**** Data for this exercise ****

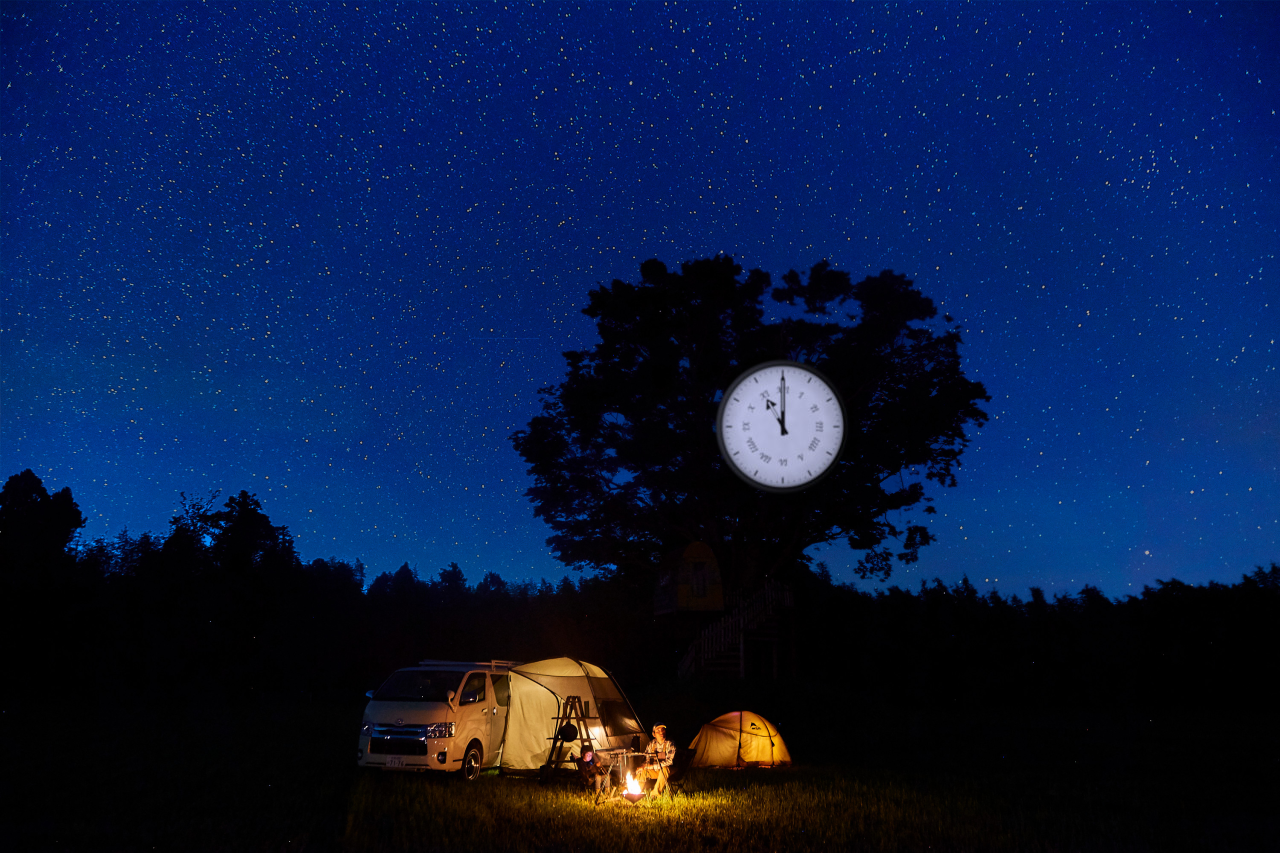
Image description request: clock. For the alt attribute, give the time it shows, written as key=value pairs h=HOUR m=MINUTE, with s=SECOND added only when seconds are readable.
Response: h=11 m=0
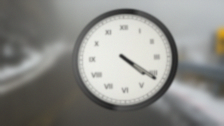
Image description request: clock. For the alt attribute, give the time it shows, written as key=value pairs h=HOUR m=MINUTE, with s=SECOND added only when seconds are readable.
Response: h=4 m=21
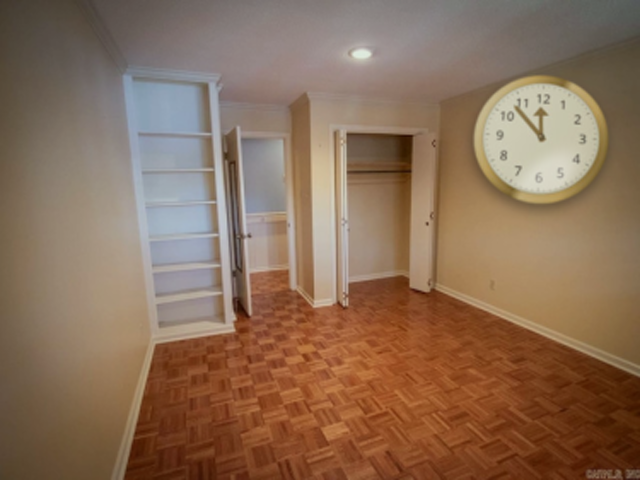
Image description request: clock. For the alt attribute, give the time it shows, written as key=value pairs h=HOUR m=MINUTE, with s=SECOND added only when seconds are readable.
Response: h=11 m=53
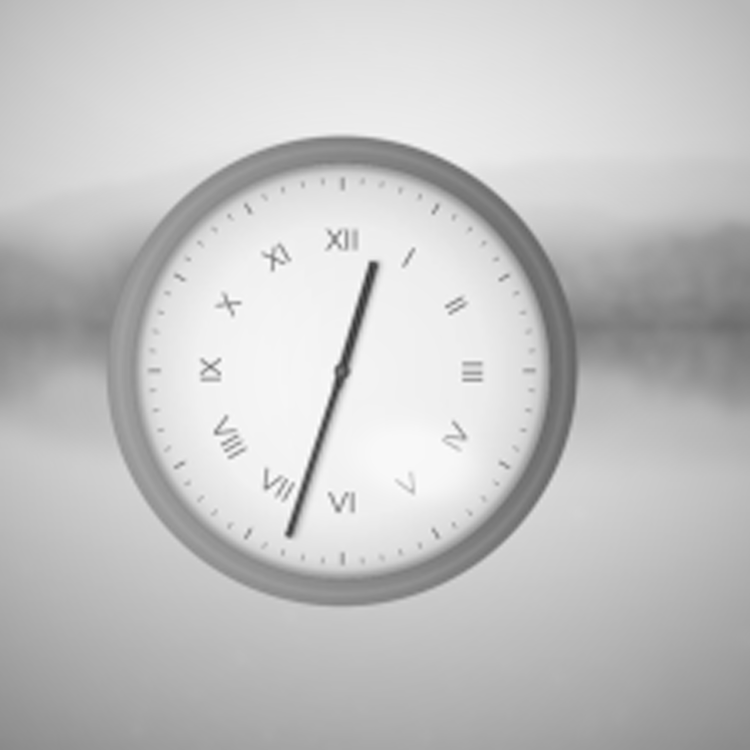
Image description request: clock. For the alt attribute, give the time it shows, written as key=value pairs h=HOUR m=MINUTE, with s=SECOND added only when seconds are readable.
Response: h=12 m=33
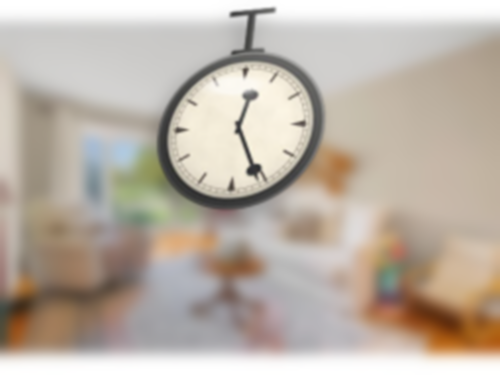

****

To be done:
Please return the listing above unchanged, from its start through the line containing "Response: h=11 m=0", with both ends included. Leave the pictures out of your answer.

Answer for this exercise:
Image description request: clock. For the alt attribute, give the time it shows, written as key=value pairs h=HOUR m=MINUTE, with s=SECOND added only when seconds are readable.
Response: h=11 m=0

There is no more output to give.